Return to Renault engines (2012–2013)
Williams’ partnership with Renault did result in some success in 2012 as the team won their last Grand Prix with the Renault engine. But a dismal 2013 season would mean Williams moved to Mercedes for the 2014 season.
Mercedes-Benz power units (2014–present)
The switch to Mercedes power units saw a revival of form for Williams. The team would finish the championship in 3rd and have multiple podiums and a pole position by Felipe Massa at the Austrian Grand Prix. The 2015 season would see Ferrari leapfrog Williams but Williams would still be able to maintain 3rd position in the standings. The team would see a continuous decline in the pecking order from here onwards. The 2016 and 2017 seasons would see Williams finishing lower in the standings as compared to their previous seasons. 2018 saw a further decline as the team would feature Lance Stroll and Sergey Sirotkin as their drivers. The team’s situation and results would only get worse as the team would be unable to score even a single point in the 2020 season. On 21 August 2020, Williams was acquired by US investment group Dorilton Capital for €152 million.
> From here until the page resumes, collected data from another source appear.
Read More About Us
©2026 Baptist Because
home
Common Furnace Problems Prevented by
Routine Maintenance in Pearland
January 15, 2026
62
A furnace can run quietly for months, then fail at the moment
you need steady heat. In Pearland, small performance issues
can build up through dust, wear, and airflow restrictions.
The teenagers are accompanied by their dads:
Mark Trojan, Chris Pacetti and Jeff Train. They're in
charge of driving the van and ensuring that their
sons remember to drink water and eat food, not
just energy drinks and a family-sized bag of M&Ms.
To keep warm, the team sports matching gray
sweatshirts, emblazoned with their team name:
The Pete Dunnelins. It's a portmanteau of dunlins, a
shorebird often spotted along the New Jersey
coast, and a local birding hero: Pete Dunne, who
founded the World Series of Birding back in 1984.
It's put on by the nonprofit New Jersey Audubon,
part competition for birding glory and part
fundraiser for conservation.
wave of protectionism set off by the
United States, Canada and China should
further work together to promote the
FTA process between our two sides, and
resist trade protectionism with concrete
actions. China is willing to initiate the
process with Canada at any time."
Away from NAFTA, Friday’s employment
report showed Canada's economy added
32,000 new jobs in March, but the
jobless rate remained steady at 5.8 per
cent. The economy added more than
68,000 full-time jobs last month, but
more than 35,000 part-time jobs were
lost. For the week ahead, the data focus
In December 2020, Williams announced Jost Capito will be joining Williams as the new CEO, with Simon Roberts now becoming the official Team Principal and reporting to Jost Capito.
The team would have George Russell and Nicholas Latifi driving for them in the 2021 season.
Some of the prominent drivers to have driven for Williams include Ayrton Senna, Alain Prost, Nigel Mansell, Jenson Button, Nelson Piquet, and many more.